I'd been invited by Prof Kandaswamy Bharathan to lecture at the Indian Institute of Management (IIM-Ahmedabad) on "The Changing Role of Film Festivals: From Script to Screen". This was for a post-graduate management course called 'Contemporary Film Industry - a business perspective,' which he describes as the "first comprehensive course on the business of movies to be taught in business schools in the country." Previous guest lecturers include Aamir Khan, Karan Johar, and actors R Madhavan and Dhanush. The IIM campus has exhilarating, iconic buildings designed by American architect Louis Kahn, red brick buildings with enormous geometric motifs - holes, arches and rectangles in the walls that cheerfully invite light, air, the sky and trees inside the building, even as they keep the buildings cool and ventilated. The library is at the heart of a sprawling set of buildings that connects the professors' rooms, classrooms and student living quarters in one seamless space.
Travelling to Patan and Modhera, I ask the young tourist guide accompanying me, a Hindu, about 26, what he thought about the Gujarat riots of 2002, in which over 1,000 were killed, the majority of them Muslims. "The end result, peace, was good, but the means to achieve this wasn't right," he says.

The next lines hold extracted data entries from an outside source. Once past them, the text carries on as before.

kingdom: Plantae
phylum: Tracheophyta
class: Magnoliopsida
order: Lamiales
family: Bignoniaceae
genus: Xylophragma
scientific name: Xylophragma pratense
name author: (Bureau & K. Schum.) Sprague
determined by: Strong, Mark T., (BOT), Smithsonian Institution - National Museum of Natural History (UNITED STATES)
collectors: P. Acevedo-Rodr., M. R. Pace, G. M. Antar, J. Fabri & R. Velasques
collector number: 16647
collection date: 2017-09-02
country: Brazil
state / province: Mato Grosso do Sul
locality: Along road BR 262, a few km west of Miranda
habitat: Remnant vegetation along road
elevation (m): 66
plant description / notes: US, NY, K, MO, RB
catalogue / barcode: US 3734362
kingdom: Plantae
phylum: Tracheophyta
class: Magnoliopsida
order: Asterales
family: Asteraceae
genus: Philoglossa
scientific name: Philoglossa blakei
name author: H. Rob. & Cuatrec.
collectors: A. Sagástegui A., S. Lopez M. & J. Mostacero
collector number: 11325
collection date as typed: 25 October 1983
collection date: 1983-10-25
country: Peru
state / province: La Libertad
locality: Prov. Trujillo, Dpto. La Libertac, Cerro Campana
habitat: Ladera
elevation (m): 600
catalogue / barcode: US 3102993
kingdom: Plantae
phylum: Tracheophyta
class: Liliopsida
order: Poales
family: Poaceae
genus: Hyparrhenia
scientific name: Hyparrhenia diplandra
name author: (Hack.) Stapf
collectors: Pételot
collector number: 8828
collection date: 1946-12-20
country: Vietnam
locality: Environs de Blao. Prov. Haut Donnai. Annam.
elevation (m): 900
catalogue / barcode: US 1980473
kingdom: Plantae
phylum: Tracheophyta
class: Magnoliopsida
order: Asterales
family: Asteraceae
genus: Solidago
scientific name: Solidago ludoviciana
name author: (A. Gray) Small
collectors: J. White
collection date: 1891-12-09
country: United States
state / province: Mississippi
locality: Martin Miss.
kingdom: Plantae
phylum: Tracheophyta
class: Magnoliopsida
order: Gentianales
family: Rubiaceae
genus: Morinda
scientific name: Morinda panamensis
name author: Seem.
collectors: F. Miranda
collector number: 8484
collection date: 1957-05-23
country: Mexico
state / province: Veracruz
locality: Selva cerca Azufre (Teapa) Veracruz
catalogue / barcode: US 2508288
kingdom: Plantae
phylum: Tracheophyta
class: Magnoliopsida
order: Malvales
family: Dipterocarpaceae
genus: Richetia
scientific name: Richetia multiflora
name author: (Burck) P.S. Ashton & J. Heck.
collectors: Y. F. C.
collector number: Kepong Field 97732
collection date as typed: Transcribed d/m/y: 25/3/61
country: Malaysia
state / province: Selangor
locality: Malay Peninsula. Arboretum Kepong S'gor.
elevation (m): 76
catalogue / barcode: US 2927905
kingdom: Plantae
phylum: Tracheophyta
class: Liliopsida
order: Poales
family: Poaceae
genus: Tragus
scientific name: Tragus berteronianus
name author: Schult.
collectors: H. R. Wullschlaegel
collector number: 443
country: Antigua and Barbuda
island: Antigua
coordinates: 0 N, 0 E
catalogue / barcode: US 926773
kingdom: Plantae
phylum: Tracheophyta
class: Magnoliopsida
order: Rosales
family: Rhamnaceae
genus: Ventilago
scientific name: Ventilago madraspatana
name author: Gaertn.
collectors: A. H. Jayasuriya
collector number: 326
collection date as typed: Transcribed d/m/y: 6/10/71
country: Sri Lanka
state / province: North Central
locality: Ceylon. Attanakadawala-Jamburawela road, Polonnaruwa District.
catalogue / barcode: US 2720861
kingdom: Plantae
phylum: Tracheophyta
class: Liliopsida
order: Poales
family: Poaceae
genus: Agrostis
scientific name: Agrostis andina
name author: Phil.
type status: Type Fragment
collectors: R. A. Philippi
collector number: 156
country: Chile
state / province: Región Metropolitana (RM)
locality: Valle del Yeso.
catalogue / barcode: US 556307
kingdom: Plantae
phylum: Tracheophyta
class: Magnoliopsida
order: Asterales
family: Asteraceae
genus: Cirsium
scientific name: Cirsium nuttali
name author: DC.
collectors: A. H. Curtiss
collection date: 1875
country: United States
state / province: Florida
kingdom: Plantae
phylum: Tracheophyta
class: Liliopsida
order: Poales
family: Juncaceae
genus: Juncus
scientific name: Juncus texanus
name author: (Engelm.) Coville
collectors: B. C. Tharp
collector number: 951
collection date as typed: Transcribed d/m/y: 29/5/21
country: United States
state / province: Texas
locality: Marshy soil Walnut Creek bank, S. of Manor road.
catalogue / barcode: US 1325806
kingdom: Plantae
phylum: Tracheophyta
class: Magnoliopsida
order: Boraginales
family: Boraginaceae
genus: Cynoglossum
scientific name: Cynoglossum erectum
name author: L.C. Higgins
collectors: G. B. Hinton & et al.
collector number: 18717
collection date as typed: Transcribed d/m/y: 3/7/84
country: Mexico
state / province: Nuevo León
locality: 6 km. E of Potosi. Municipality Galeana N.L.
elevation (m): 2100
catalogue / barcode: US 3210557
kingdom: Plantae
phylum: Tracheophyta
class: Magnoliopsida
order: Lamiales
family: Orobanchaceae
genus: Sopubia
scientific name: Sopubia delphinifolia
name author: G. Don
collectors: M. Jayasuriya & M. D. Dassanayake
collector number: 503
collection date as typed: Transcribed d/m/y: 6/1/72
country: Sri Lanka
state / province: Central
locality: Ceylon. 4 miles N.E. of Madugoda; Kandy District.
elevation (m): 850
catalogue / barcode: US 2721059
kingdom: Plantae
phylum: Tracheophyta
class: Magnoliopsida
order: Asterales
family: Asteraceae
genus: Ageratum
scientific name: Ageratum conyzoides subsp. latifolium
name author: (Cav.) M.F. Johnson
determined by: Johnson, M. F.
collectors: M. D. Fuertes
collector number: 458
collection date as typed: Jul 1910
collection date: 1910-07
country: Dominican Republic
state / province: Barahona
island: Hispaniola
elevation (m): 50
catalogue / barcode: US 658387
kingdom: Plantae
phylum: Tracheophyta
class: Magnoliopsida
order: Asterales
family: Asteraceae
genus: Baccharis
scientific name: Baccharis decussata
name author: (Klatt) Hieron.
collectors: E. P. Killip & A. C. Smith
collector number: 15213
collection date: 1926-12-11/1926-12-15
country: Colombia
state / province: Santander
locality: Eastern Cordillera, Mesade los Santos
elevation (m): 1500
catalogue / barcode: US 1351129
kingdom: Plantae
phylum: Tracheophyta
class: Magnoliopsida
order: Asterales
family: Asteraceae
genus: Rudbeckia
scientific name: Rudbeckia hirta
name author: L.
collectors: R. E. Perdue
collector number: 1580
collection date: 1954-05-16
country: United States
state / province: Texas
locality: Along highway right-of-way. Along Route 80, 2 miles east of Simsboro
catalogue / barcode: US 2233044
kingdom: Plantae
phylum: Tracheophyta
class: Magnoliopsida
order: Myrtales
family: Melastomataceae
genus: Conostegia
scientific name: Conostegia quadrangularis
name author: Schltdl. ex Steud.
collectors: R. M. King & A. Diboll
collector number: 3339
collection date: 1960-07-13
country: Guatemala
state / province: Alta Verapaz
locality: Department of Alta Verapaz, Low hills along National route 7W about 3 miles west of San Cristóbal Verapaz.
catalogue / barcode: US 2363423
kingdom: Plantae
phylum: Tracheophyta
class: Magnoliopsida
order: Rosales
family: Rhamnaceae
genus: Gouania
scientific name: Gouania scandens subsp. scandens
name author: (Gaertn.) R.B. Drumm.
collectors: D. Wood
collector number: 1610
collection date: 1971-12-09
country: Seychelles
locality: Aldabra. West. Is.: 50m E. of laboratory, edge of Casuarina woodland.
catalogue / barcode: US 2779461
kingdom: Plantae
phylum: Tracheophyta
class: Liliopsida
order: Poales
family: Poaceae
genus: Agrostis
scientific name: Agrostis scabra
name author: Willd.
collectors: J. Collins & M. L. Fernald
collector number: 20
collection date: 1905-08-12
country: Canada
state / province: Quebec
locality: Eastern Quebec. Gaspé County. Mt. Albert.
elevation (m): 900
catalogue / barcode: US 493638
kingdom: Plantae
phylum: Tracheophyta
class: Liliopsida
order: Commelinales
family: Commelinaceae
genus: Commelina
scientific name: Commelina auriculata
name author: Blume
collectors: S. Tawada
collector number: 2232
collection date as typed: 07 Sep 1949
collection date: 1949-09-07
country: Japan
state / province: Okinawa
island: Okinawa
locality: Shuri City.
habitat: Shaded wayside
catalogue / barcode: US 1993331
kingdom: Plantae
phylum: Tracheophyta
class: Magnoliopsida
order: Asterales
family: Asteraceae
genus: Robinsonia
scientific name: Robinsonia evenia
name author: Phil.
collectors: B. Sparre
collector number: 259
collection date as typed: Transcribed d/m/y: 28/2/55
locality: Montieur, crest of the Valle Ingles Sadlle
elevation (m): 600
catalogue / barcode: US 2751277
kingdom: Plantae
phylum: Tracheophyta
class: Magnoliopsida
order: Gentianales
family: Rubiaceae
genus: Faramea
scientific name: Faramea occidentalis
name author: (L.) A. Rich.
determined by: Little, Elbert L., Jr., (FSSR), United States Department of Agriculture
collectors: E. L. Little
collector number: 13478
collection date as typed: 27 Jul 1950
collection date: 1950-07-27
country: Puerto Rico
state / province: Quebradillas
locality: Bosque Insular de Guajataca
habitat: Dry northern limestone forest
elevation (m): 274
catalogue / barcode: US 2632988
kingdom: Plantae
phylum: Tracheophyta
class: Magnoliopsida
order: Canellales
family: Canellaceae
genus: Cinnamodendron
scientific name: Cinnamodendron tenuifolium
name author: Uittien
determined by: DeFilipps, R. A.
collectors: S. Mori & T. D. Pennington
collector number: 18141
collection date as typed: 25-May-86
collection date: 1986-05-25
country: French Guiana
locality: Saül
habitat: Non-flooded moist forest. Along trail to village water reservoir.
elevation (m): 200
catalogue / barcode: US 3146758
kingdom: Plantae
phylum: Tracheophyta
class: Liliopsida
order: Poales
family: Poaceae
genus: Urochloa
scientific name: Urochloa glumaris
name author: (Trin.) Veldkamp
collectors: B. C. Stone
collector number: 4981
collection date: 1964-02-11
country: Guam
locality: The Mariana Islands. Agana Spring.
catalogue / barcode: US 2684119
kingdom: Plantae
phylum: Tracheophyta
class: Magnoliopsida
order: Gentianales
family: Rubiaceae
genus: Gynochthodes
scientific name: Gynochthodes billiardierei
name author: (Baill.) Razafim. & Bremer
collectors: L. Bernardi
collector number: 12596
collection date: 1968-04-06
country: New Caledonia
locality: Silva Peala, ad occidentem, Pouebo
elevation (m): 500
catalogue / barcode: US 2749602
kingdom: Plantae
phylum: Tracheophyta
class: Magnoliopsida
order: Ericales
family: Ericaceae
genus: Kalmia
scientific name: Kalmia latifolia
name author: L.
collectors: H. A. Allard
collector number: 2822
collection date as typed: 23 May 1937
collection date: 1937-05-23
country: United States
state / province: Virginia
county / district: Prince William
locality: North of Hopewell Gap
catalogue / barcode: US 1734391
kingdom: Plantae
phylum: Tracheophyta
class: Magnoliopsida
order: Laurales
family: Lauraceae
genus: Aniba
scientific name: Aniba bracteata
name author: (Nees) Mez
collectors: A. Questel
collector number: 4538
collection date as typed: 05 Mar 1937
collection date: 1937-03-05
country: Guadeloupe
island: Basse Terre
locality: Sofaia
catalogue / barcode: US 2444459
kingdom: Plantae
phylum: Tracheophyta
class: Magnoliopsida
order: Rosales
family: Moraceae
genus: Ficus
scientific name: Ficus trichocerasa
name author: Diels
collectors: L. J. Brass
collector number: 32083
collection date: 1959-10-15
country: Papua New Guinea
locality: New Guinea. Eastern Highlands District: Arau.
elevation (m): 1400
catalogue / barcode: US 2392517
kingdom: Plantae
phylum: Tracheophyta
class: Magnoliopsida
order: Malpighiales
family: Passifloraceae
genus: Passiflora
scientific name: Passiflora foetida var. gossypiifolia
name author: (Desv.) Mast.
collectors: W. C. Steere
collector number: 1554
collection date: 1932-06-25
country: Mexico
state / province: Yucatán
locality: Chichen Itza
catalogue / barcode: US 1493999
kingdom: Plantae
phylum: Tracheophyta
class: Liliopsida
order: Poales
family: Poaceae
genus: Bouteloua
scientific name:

Their family, in the paper business, incurred losses because of the riots, as their key suppliers were Muslims. "There was a restaurant run by a Muslim near my house that was set on fire during the riots, and for six days, no one dared to even go in, take the owner's corpse out and bury it." He said Muslims mostly continued to live in the old city, and it is difficult for them to get a house in the new city, because Hindu residents will insist on giving flats only to vegetarians. But another Ahmedabad resident told me she is very pleased to see Muslims, including women, at malls and salons in the new city, and confidently mentioning their names at the doctor's, not hesitant, as they once were, to indicate their identity.
At Modhera's 11th century Sun Temple built by King Bhimdev, is the spectacular kund, a step well, with geometric patterns whose designers revelled in the shadows cast on the stone steps by the sun as it travelled across the sky. Inside the temple, the sanctum sanctorum is empty, with the main statue missing. But, on its carved pillars, there are all kinds of acrobatic amorous couples, threesomes, and gang mischief, and even a woman and animal kissing. Let me just say this is a Gujarat you won't see in the government advertisements for the state, nor will those frothing at the mouth over Padmavat, have the courage to acknowledge.